Le Conseil Constitutionnel a tranché : la suppression de la taxe d’habitation EST constitutionnelle. Cette réforme est donc valide dès le début de l’année 2020.

Petit rappel des faits.

Dans la loi de finances 2020 publiée au Journal Officiel le 27 décembre dernier, il est prévu que 80% des foyers fiscaux d’une commune ne paient plus de taxe d’habitation sur les résidences principales à compter du début d’année 2020.

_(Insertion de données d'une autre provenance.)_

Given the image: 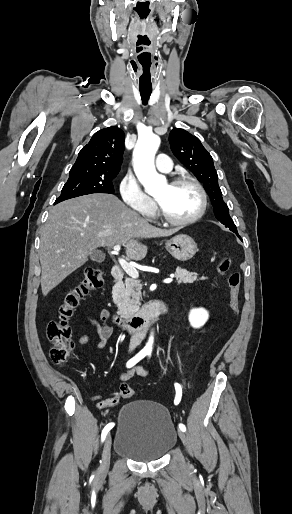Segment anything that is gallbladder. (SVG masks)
Segmentation results:
<instances>
[{
    "mask_svg": "<svg viewBox=\"0 0 292 514\" xmlns=\"http://www.w3.org/2000/svg\"><path fill=\"white\" fill-rule=\"evenodd\" d=\"M100 258H101V262H103V260H104V254H101ZM96 260H98V256H96Z\"/></svg>",
    "mask_w": 292,
    "mask_h": 514,
    "instance_id": "bac80fb5",
    "label": "gallbladder"
}]
</instances>
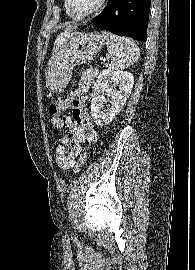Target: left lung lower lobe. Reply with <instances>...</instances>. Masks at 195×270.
I'll return each instance as SVG.
<instances>
[{"label": "left lung lower lobe", "mask_w": 195, "mask_h": 270, "mask_svg": "<svg viewBox=\"0 0 195 270\" xmlns=\"http://www.w3.org/2000/svg\"><path fill=\"white\" fill-rule=\"evenodd\" d=\"M150 5L151 0H109L93 24L121 36L145 41Z\"/></svg>", "instance_id": "1"}]
</instances>
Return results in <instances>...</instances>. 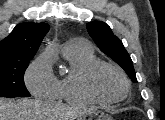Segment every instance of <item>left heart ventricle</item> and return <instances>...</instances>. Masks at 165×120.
Wrapping results in <instances>:
<instances>
[{"label": "left heart ventricle", "instance_id": "1", "mask_svg": "<svg viewBox=\"0 0 165 120\" xmlns=\"http://www.w3.org/2000/svg\"><path fill=\"white\" fill-rule=\"evenodd\" d=\"M96 91L105 98H117L124 93V82L120 75L110 68H102L94 78Z\"/></svg>", "mask_w": 165, "mask_h": 120}]
</instances>
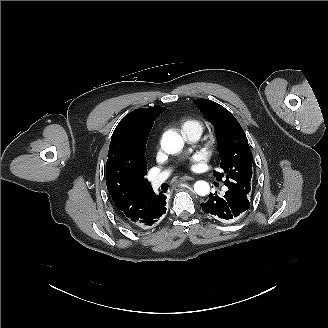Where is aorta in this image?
<instances>
[{
    "label": "aorta",
    "instance_id": "1",
    "mask_svg": "<svg viewBox=\"0 0 328 328\" xmlns=\"http://www.w3.org/2000/svg\"><path fill=\"white\" fill-rule=\"evenodd\" d=\"M162 146L170 153L180 151L184 146L183 138L176 132H167L162 138ZM194 191L200 196H205L210 191V186L206 181L195 182Z\"/></svg>",
    "mask_w": 328,
    "mask_h": 328
}]
</instances>
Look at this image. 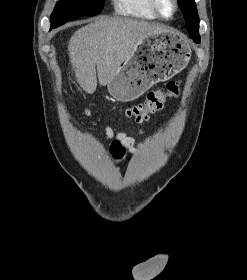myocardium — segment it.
Masks as SVG:
<instances>
[{
    "label": "myocardium",
    "mask_w": 247,
    "mask_h": 280,
    "mask_svg": "<svg viewBox=\"0 0 247 280\" xmlns=\"http://www.w3.org/2000/svg\"><path fill=\"white\" fill-rule=\"evenodd\" d=\"M161 2L162 0H152L153 3V8L156 12V14L159 16V18L163 19V20H171L175 17V15L178 12L179 9V4H178V0H170V2L173 5V13L171 16H166L163 14L162 9H161Z\"/></svg>",
    "instance_id": "obj_1"
}]
</instances>
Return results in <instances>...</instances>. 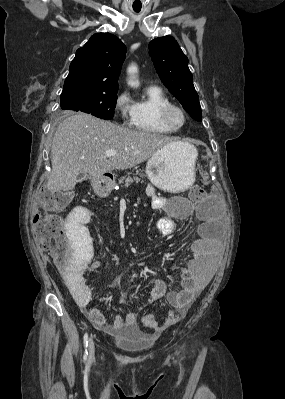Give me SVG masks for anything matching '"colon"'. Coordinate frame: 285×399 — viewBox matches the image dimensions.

Quant aux 20% des foyers fiscaux restants (les plus aisés), la suppression de la taxe d’habitation se fera progressivement entre 2021 et 2023. D’ici à 2021, le produit de la taxe payée par ces 20% de foyers restants ne reviendra pas aux communes mais sera plutôt nationalisé et affecté directement au budget de l’Etat.

Cette disposition avait été accueillie avec hostilité par les communes, qui estimaient que cette réforme allait aggraver l’austérité budgétaire à laquelle elles sont déjà confrontées.

Le gouvernement a promis en contrepartie de compenser « à l’euro près » la perte d’argent engendrée par la suppression de cette taxe. Dans les faits, cela reste plus compliqué.

L’Etat avait en effet annoncé que les communes percevraient en compensation la part sur la taxe foncière sur les propriétés bâties (TFPB) qui revient d’habitude aux départements, tandis que les EPCI bénéficieraient d’une part de la TVA.

La question de l’intégralité de la compensation peut néanmoins se poser : la somme redistribuée aux communes pour rembourser « à l’euro près » le montant perdu à la suite de la suppression de la taxe d’habitation est calculée sur le taux de taxe d’habitation de 2017 et non pas sur les derniers taux votés.

En clair, les communes ayant augmenté en 2018 et 2019 le taux de leur taxe d’habitation ne bénéficieront pas de cette hausse en 2020 dans la compensation qui leur sera versée.